Carpal Boss

Clinical Characteristics

The dorsal wrist ganglion is most often confused with the carpal boss, so named by the French physician Foille.  The carpal boss is an osteoarthritic spur that develops at the base of the second and/or third carpometacarpal joints. (figure 1) A firm, bony, nonmobile, tender mass is visible and palpable at the base of the carpometacarpal joints, especially when the wrist is volar flexed.

Radiologically, the mass is best visualized with the hand in 30 to 40 degrees supination and 20 to 30 degrees ulnar deviation ("carpal boss view")( figure 2).Additional imaging such as CT scan or MRI may also be used. 

The boss is more common in women (2:1), in the right hand (2:1), and between the third and fourth decades.  The mass may be asymptomatic, but the patient may complain of considerable pain and aching.  A small ganglion is associated with  the carpal boss in 30 percent of cases, adding to its confusion with the more common dorsal wrist ganglion. 
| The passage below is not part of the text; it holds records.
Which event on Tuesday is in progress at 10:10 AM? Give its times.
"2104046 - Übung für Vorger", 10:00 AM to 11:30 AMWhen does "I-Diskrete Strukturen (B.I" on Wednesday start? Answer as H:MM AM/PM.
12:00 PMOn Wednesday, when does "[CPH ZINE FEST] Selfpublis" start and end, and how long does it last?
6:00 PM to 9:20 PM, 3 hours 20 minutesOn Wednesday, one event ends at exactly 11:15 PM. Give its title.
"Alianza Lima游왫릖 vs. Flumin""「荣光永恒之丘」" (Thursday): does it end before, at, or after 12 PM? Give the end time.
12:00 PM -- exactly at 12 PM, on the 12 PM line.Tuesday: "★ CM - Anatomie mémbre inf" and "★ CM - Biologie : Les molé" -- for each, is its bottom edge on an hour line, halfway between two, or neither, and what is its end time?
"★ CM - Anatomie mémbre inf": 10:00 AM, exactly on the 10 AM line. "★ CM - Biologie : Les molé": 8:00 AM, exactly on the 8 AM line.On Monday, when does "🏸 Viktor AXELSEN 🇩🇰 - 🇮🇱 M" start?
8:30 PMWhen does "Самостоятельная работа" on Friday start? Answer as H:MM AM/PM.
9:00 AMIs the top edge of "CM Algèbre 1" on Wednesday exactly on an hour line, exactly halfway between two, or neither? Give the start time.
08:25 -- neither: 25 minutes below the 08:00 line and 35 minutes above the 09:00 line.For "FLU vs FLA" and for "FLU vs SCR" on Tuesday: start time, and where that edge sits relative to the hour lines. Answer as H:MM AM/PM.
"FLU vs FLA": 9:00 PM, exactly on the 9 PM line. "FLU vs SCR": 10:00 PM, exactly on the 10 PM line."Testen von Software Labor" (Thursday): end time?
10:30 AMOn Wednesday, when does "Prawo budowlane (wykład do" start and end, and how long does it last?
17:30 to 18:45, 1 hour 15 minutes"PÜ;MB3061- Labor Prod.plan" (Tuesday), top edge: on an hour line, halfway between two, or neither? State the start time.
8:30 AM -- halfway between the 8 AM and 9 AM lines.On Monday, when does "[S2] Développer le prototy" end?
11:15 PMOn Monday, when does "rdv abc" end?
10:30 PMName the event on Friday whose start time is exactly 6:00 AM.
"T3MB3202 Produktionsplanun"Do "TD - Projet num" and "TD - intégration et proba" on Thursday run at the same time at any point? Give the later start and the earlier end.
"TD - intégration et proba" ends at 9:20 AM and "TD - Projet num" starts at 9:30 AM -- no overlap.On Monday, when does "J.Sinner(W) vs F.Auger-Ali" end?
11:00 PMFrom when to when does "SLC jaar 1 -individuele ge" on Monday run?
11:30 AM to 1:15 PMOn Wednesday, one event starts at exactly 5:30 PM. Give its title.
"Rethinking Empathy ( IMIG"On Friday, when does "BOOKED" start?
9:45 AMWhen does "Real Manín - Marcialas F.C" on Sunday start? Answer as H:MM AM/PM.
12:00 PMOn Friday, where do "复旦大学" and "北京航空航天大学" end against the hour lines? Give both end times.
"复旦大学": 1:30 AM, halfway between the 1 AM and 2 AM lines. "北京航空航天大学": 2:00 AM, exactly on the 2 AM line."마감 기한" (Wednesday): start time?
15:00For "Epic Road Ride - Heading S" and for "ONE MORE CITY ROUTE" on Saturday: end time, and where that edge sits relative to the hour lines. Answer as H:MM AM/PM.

Injection to the ganglion or to the cmc joint may  be used to reduce pain and irritation.  This may be combined with splinting and anti inflammatory medication and avoidance of trauma to the back of the hand\

If symptoms persist at times surgery may be offered. (figure 2) Surgery may involve the removal of the prominent bone, the excision of an associated ganglion or cyst and at times involves tenosynovectomy or tenolysis of adjacent affected tendons.  What occurs during surgery may depend upon the preoperative findings as well as the surgical intra operative findings

There can be  the persistence of a mass because of excision of the ganglion alone or inadequate excision of the osteophytes.  Pain will persist unless all abnormal abutting surfaces have been excised.  Dorsal wrist ganglions can present over the carpometacarpal joints and must be distinguished from the carpal boss with its own associated ganglion.  Avoidance of injury to branches of the radial and ulnar sensory nerves is again stressed. However the boss can recur and recurrence does not mean that thee intial excision was inadequate. Bone may reform even after proper excsion. 

Therapy may be needed after surgery for stiffness or weakness. While not all patients need therapy, all patients should be aware that therapy can be helpful and in those cases where therapy is called for, failure to get therapy in a timely fashion can make postoperative symptoms linger longer or persist.

Recurrence is  rare but possible even after proper resection. In some series and reports there is a recurrence rate even after surgery of 5-6%. If there is concern for a recurrence after surgery repeat surgery may be offered and a more wide or extensive resection may be needed. One must differentiate recurrence vs persistant scar or skin tenderness as the tissue may in some be persistantly irritated Therapy is often used to help reduce symptoms before secondary surgery is offered. Sometime recurrence is mangaged with a limited wrist fusion of the involved CMC joints depending upon the extent of the resection needed and the quality, stablity and amount of the remaining joint or joints.

 

More informaton:

Diagnosis and Treatment of Symptomatic Carpal Bossing

The carpal boss. A 20-year review of operative management

ASSH brochure on carpal boss

 

related topic  GANGLION CYSTS



figure 1. The carpal boss view is a separate stress view taken in flexion and ulnar deviation with the xray tube angled.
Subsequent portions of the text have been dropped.